→ Work required: Recast every line of the listing below as a numbered list, skipping blank lines and leaving out the pictures.

======

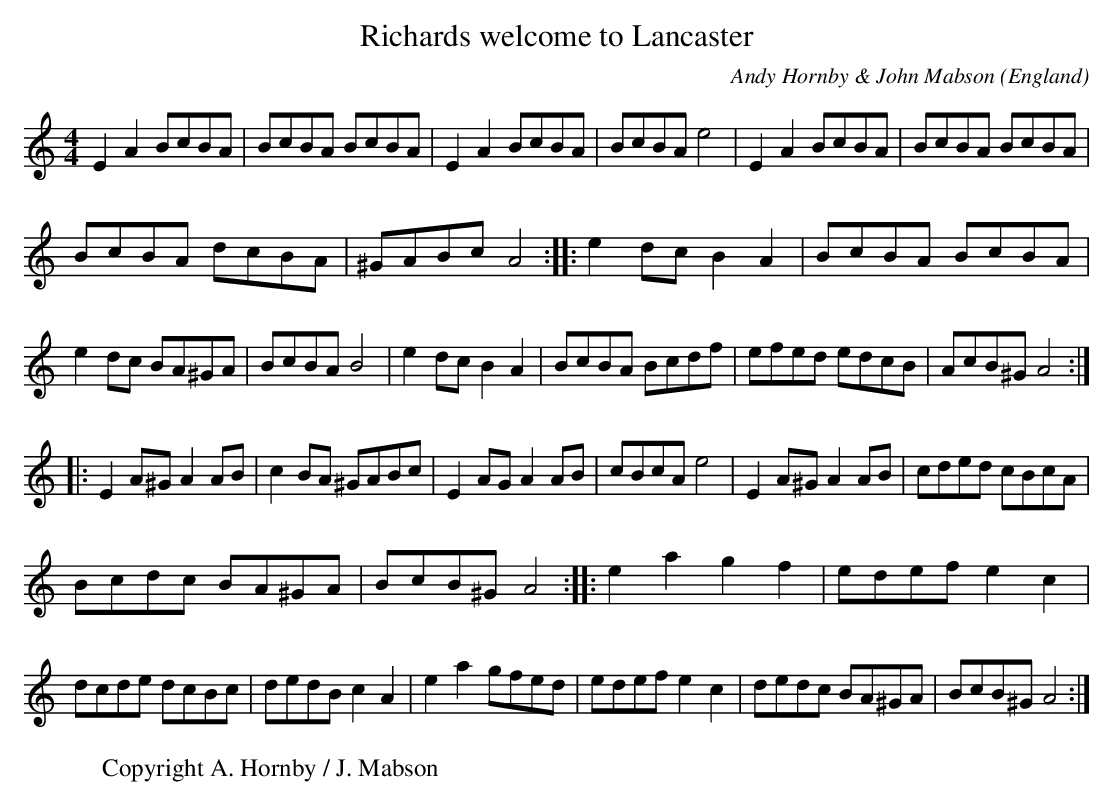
X:1
T:Richards welcome to Lancaster
O:England
M:4/4
C:Andy Hornby \& John Mabson
K:C
E2A2 BcBA| BcBA BcBA| E2A2 BcBA| BcBA e4|\
E2A2 BcBA| BcBA BcBA|
BcBA dcBA| ^GABc A4::\
e2dc B2A2| BcBA BcBA|
e2dc BA^GA| BcBA B4|\
e2dc B2A2| BcBA Bcdf| efed edcB| AcB^G A4::
E2A^G A2AB| c2BA ^GABc| E2AG A2AB| cBcA e4|\
E2A^G A2AB| cded cBcA|
Bcdc BA^GA| BcB^G A4::\
e2a2 g2f2| edef e2c2|
dcde dcBc| dedB c2A2|\
e2a2 gfed| edef e2c2| dedc BA^GA| BcB^G A4:|
W:Copyright A. Hornby / J. Mabson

======

→ Final result:
1. X:1
2. T:Richards welcome to Lancaster
3. O:England
4. M:4/4
5. C:Andy Hornby \& John Mabson
6. K:C
7. E2A2 BcBA| BcBA BcBA| E2A2 BcBA| BcBA e4|\
8. E2A2 BcBA| BcBA BcBA|
9. BcBA dcBA| ^GABc A4::\
10. e2dc B2A2| BcBA BcBA|
11. e2dc BA^GA| BcBA B4|\
12. e2dc B2A2| BcBA Bcdf| efed edcB| AcB^G A4::
13. E2A^G A2AB| c2BA ^GABc| E2AG A2AB| cBcA e4|\
14. E2A^G A2AB| cded cBcA|
15. Bcdc BA^GA| BcB^G A4::\
16. e2a2 g2f2| edef e2c2|
17. dcde dcBc| dedB c2A2|\
18. e2a2 gfed| edef e2c2| dedc BA^GA| BcB^G A4:|
19. W:Copyright A. Hornby / J. Mabson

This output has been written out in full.